Task list
a. Summarize the account of Shawn Massey's arrest below in two sentences.
b. Resume the account of Shawn Massey's arrest below, continuing on from its final sentence.

**** Source text ****

Shawn Giovanni Massey On the morning of May 22, 1998, a man with a gun forced 21-year-old Samantha Wood and her two young children into her apartment on Cherrycrest Lane in Charlotte, North Carolina, where he attempted to rape her and then left after taking $60 from her purse.
Wood told police her attacker was a black man with his hair in cornrows that ran from the front of his head and extended down past his collar in braids. The next day, police returned to the apartment complex and were told by the rental manager that on the day of the crime, a man she had seen walking from a unit in the complex had asked her on a date.
When police visited that unit, the resident, April Pride, said that a friend, Shawn Massey, had stayed there on the evening of May 21, 1998.
The next day, Wood was shown a photo spread by police and she pointed to a photo of Massey saying he looked the “most like” her assailant. Massey, 25, was arrested on May 29, 1998 and charged with armed robbery with a deadly weapon, three counts of kidnapping in the second degree and felonious breaking and entering.

**** Listed records ****

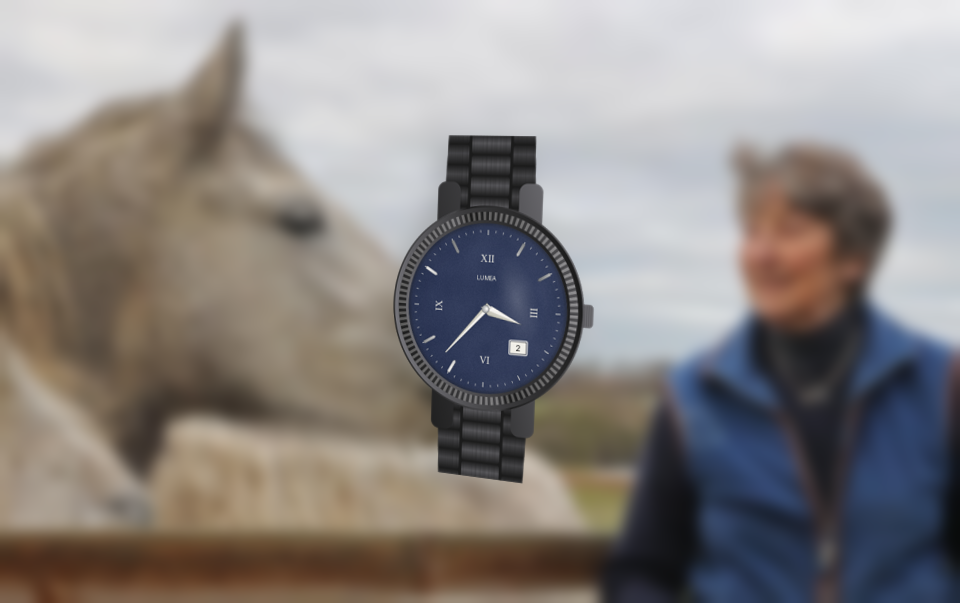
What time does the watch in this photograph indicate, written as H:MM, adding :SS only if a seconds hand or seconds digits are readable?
3:37
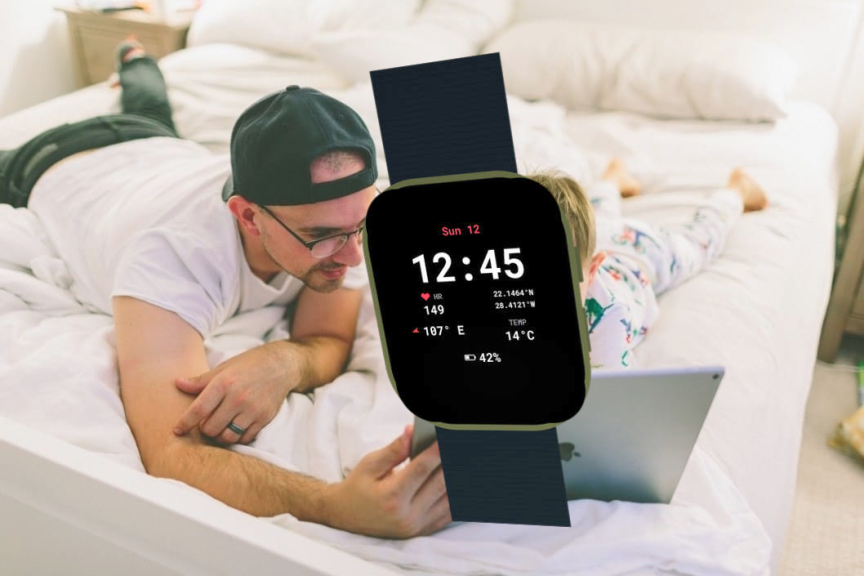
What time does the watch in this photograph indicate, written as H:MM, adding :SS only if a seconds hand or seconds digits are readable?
12:45
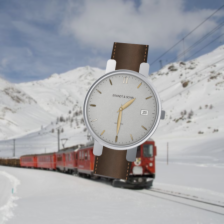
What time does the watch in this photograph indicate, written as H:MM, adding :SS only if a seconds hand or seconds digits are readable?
1:30
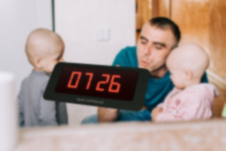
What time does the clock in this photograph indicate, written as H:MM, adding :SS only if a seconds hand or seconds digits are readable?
7:26
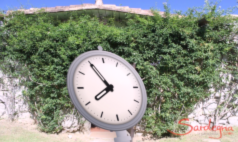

****

Answers for the exercise
a. On May 22, 1998, a man with a gun forced 21-year-old Samantha Wood and her two young children into her apartment in Charlotte, North Carolina, attempted to rape her, and left after taking $60 from her purse. Information from the complex's rental manager and a resident named April Pride led police to Shawn Massey, whom Wood picked from a photo spread as looking the "most like" her assailant, and he was arrested on May 29, 1998, and charged with armed robbery with a deadly weapon, three counts of second-degree kidnapping, and felonious breaking and entering.

b.
At Massey’s trial in September, 1999 Wood identified Massey, although she admitted that his hair at the trial was shorter than on the day of the crime and that he did not have braids--which she said her attacker had. She also said she recognized Massey’s voice as that of her attacker.
A man for whom Massey performed day labor testified that on the day of the crime, he drove Massey to a worksite where Massey remained until mid-afternoon. He produced pay records to verify Massey worked that day. A co-worker also corroborated that account and said that Massey’s hair was short.
A jury convicted Massey on all counts on September 17, 1998. He was sentenced to a term of 103 months to 133 months on the armed robbery charge and a sentence of 34 months to 50 months on the consolidated kidnapping and breaking and entering charges—to be served consecutively.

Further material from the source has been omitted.